Exercise:
The answer is a single number: the count of lines below in which the word "elbow" appears.

[Saved entries]
● ● ● ●

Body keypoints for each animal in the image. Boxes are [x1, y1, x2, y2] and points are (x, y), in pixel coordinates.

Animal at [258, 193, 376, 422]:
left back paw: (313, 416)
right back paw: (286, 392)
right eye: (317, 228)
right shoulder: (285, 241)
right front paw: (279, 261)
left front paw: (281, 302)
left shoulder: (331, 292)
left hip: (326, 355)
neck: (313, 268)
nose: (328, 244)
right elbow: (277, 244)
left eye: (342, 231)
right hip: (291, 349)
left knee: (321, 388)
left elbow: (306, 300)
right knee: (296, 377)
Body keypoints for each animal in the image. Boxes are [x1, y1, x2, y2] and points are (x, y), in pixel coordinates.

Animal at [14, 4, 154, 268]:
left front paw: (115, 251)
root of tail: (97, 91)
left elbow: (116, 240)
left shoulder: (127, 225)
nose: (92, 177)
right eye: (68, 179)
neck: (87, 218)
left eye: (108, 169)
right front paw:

● ● ● ●

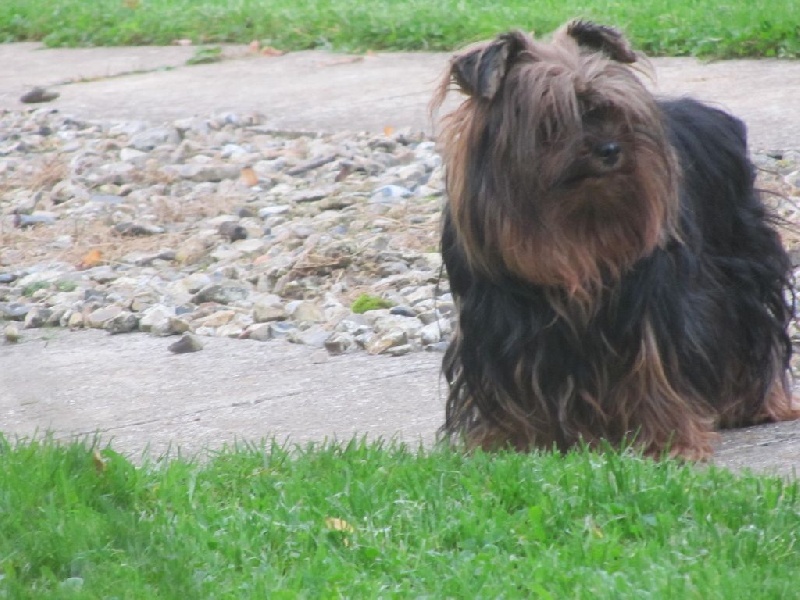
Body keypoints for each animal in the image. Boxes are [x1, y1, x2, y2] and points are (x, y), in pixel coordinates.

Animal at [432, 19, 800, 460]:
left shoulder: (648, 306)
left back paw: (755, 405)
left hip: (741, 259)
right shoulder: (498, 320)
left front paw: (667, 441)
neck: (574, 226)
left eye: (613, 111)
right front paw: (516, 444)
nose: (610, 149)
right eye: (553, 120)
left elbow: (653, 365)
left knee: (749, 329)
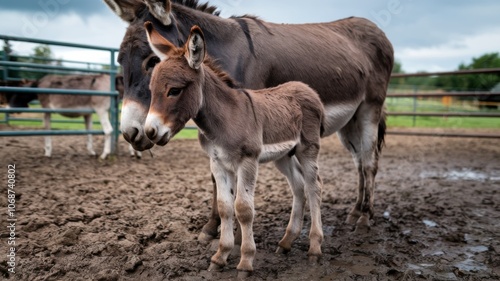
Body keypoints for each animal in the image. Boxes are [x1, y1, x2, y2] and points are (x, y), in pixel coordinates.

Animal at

● ● ● ●

Response area:
4